Outside live theater I think radio is the best forum for monologuists, and there are some great ones. I believe Garrison Keillor is underappreciated--he's darker and more illuminating than people give him credit for, and I'm also a big fan of Jean Shepard.

You've performed your monologues all over the place; how does your show change from one city to the next? How differently do audiences react?
The monologues are always growing and changing, and it's funny--audiences are audiences, wherever you go. If a story is well crafted it will work anywhere. I've taken pieces from garages in Seattle to Off Broadway to Scotland, and the central expectations never change: people came out for a live event, a story told by someone who's lived it, and that responsibility remains, regardless of whether I'm in a public toilet or a palace. Next year we're going on tour in Germany and I'll be interested to see if this unified theory of audiences holds true.

Have you been able to recognize the evolution during the run of a show? Do you think an early show is fresher, or a later show more polished?
I work with my long-time collaborator and director Jean-Michele Gregory, who keeps a keen eye on the story. We go over shows after they've been performed and talk about their shape, arc and substance, and she can be a brutal but inspired editor. Because the monologues are organic in this way, they do ripen and change--I like early shows, because of their rawness, but as they transform in our hands from night to night they definitely tighten and become "finished", insofar as they are ever truly done. One of the overriding concerns for us working together is to ensure that even after polishing the story is still real and paramount, and that even when early and raw it is always theatrically controlled--we aim to keep a balance.

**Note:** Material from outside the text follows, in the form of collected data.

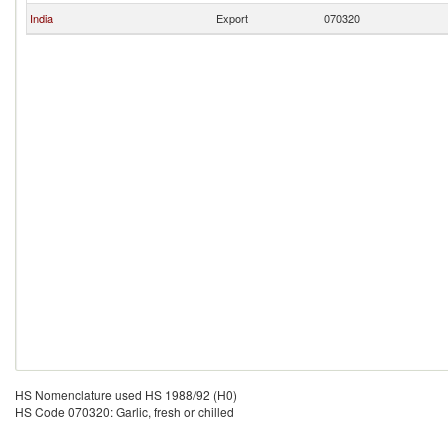
India
Export
070320
HS Nomenclature used HS 1988/92 (H0)
HS Code 070320: Garlic, fresh or chilled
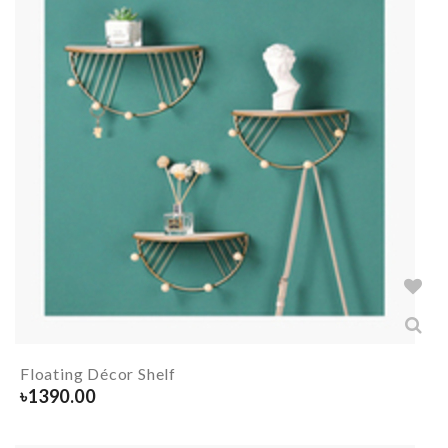
Floating Décor Shelf
৳
1390.00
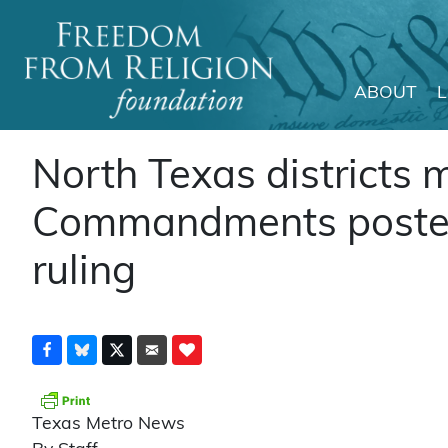
ABOUT
Main Navigation
North Texas districts
Commandments posters 
ruling
Texas Metro News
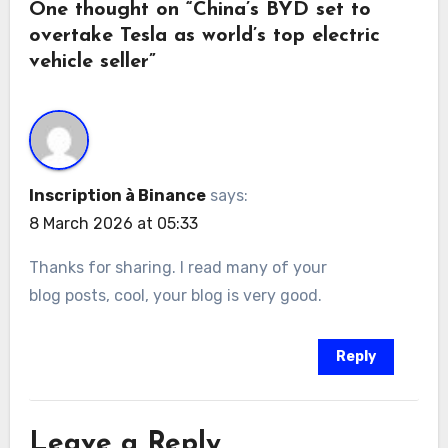
One thought on “China’s BYD set to
overtake Tesla as world’s top electric
vehicle seller”
Inscription à Binance
says:
8 March 2026 at 05:33
Thanks for sharing. I read many of your
blog posts, cool, your blog is very good.
Reply
Leave a Reply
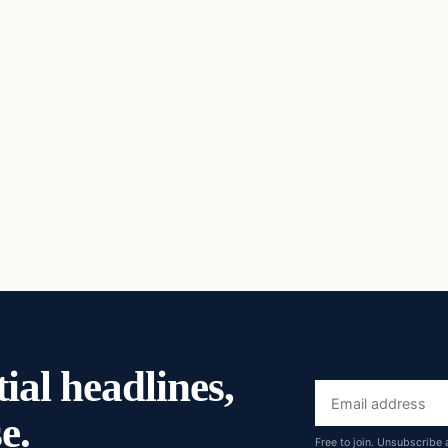
ial headlines,
Email
e.
address
Free to join. Unsubscribe 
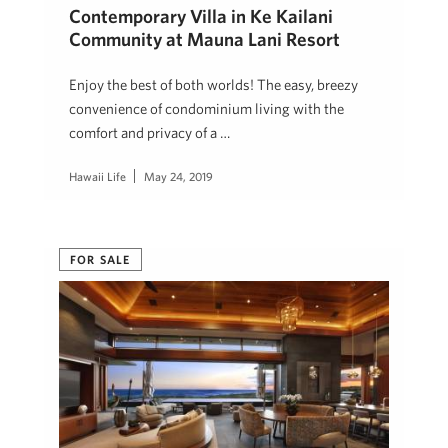
Contemporary Villa in Ke Kailani
Community at Mauna Lani Resort
Enjoy the best of both worlds! The easy, breezy
convenience of condominium living with the
comfort and privacy of a …
Hawaii Life
May 24, 2019
FOR SALE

KISS has closed every single performance since 1975 with an encore of "Rock and Roll All Nite", which sounds like the complete opposite of creativity. How do you think you'd handle a more traditional show, repeating the same lines, jokes, etc. for new audiences?
I've been a traditional actor, in traditional plays and movies with scripts, and while I do enjoy working with other people I don't feel it's the best use for my abilities: there are plenty of actors in the world, and not many monologuists. I can't imagine a life where I'd have the time to indulge in playing Falstaff in Henry V--there's just too much work I'm responsible for.

The questionnaire:
Favorite place to eat or drink in the city?
Schnack for Harry's tiny burgers, Grassroots Tavern for the cheap beer and blind dogs, Frankie's 457 for brunch, Bartabac for mussels and Katz's for the pastrami on a hero roll, mustard, Swiss cheese and a Boylan's black cherry soda. Don't lose your ticket.

What's the best bargain to be found in NYC?
My backyard. I have a garden apartment in Brooklyn, and it's like a tiny, private Bryant Park mixed with Rear Window. If I'm ever bored I can just look up and see world after tiny world happening around my backyard. If you're moving or thinking of moving, consider a garden apartment--you can find one if you look, and it's worth its weight in gold.

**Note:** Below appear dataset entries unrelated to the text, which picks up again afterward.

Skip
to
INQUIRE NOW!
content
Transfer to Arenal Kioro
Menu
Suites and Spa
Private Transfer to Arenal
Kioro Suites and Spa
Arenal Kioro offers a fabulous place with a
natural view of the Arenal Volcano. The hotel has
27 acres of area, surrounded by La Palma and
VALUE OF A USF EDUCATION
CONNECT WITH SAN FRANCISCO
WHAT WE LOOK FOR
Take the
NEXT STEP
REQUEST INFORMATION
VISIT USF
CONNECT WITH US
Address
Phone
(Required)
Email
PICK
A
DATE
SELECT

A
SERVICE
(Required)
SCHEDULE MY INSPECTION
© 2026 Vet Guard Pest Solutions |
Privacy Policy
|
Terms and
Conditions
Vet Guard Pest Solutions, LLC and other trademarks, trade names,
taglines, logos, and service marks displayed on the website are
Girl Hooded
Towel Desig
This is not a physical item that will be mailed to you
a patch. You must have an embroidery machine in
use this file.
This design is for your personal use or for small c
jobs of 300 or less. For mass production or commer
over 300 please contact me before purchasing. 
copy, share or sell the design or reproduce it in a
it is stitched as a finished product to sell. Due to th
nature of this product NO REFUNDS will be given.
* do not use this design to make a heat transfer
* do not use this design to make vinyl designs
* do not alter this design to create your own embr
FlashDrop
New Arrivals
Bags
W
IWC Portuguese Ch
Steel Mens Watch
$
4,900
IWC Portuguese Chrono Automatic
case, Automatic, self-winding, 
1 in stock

What place or thing would you declare a landmark?
Coney Island's boardwalk and its environs, which developers inexplicably want to drop a mall in the middle of.

If you could pass one law to improve the city, what would it be?
Strip the MTA of its special powers and status and put it under the direct control of the city. This would take more than a law: it would probably take armed militia and an act of God, but as their arrogance continues that day is coming closer and closer.

Any advice for Mayor Bloomberg?
Yes. Let me address this directly to Mr. Bloomberg:

I would rather have nails driven through my cock than have the Olympics in the goddamned city, and I think a majority of folks who actually live here agree. The only people who live in the city who want this are yourself and the army of corporate entities you swept into office with you--take your stadium, your Olympics and don't seek re-election. You can go back to anally raping us with your self-branded corporation and its subsidiaries, knowing you're still a billionaire, making you unimaginably better, smarter and more deserving than everyone else you ever meet. I think, ultimately, we'll both be happier.